Impegno, pazienza, ricerca, niente di tutto ciò: da dove deve cominciare un giovane artista dell’animazione?
Dipende da persona a persona, ovvero da quello che si è, da quello che si vuole, da quello che si è disposti a fare. Nel mio caso è contato molto l’arrivare tardi e per vie traverse. Il tempo e il carico di esperienze accumulate (esperienze che per anni ho visto come errori o addirittura ingiustizie) mi hanno chiarito le idee su quello che davvero volevo, mi hanno arricchito e aiutato a tirare fuori il meglio.
Il decalogo di Jan Svankmajer, scritto nel 1999 è, a parere di tanti, una guida ineccepibile nei territori impervi della creazione artistica. A chiusura del decalogo si legge che l’artista non deve mettere mai la sua opera al servizio di qualcosa di diverso dalla libertà. Secondo te gli artisti di oggi servono ancora la libertà? E in quali condizioni si trova la libertà di espressione nel 2021?

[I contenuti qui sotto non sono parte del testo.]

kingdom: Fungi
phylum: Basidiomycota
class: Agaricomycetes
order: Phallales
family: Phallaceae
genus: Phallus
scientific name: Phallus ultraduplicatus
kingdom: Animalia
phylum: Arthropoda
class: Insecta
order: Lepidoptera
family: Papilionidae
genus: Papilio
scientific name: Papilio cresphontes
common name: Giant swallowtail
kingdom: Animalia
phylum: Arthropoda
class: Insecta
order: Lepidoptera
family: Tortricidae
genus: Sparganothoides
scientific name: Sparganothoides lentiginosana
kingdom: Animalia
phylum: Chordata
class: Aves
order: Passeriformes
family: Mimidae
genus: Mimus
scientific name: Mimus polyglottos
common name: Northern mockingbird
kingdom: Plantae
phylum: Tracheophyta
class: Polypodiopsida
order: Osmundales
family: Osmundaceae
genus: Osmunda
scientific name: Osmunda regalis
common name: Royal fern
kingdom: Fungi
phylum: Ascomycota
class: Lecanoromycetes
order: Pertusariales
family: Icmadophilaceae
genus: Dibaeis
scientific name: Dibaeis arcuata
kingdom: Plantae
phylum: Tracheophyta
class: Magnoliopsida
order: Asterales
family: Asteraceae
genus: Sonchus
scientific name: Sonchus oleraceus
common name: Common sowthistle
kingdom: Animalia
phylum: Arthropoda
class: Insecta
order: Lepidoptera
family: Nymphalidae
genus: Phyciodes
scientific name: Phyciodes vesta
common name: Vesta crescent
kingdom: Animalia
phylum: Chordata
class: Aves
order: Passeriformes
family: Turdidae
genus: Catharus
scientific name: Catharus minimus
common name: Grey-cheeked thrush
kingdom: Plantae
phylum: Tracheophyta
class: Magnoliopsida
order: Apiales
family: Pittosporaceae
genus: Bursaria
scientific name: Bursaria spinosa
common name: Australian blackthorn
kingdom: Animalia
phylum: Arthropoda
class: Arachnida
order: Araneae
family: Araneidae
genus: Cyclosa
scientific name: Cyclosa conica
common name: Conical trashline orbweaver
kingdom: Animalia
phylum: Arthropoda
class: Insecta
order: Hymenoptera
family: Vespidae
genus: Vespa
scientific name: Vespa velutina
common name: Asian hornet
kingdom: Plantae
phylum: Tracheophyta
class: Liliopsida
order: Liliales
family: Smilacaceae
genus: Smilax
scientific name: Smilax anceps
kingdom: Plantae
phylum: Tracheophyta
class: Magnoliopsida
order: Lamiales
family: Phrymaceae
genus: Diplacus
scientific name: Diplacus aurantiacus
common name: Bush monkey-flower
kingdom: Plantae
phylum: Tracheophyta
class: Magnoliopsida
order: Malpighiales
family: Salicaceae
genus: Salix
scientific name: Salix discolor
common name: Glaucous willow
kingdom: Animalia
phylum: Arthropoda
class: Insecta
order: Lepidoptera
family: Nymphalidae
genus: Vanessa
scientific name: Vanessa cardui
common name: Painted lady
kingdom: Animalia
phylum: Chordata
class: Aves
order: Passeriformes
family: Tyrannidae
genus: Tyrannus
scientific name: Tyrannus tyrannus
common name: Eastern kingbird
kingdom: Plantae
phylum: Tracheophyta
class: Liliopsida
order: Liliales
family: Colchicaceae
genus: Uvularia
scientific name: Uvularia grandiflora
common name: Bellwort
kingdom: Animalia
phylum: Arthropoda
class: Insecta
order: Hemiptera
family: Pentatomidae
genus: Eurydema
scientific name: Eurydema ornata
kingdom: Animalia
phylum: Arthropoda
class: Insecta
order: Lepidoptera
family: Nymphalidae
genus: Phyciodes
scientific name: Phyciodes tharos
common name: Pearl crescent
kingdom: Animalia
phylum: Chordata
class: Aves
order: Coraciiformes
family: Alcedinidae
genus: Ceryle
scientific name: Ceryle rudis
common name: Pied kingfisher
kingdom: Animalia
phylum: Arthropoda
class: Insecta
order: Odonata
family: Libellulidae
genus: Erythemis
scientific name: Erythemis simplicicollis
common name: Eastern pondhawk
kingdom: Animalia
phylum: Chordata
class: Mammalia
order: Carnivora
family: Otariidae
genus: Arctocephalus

Per poter rispondere bene bisognerebbe conoscere tutti gli artisti ma credo di non sbagliare se dico che la stragrande maggioranza degli uomini (e dunque anche degli artisti) fa un lavoro che non ama e, di fatto, ha dovuto rinunciare alla propria parte di libertà. Più in generale: da qui, dal mio minuscolo osservatorio di Pantana di Pergola, di libertà di espressione mi pare ce ne sia come mai prima. Ci sono milioni di canali in cui ognuno ha facoltà di parola e di insulto. Milioni di persone che urlano, offendono, minacciano e siedono tutti costantemente, inesorabilmente, dalla parte della ragione. Forse non era esattamente questa la libertà sognata e comunque, di fronte a un quadro del genere, o si accetta di farne parte oppure, per contro, si cerca di prenderne le distanze, spegnendo i canali, le luci, le grida.
Prima di terminare un’ultima, ingenua, domanda: la poesia, che cos’è secondo te?
Ci sono stati dei momenti in cui ho pensato e detto e scritto che la poesia è il tentativo, commovente e miracoloso, di elevare l’uomo da terra. Non ricordo a chi la rubai e comunque rientra nel campo delle risposte ad effetto. Oggi penso sia più indicato rispondere alla maniera di David Byrne. Nei primi anni ’80 vidi una sua intervista, invero non ci capii moltissimo. Il leader dei Talking Heads indossava una giacca enorme, in modo che la sua testa sembrasse molto piccola. E ad un paio di domande “scomode” (una sull’uso di droghe, mi pare di ricordare) rispose al sé stesso che lo interrogava: “Te lo dico dopo”.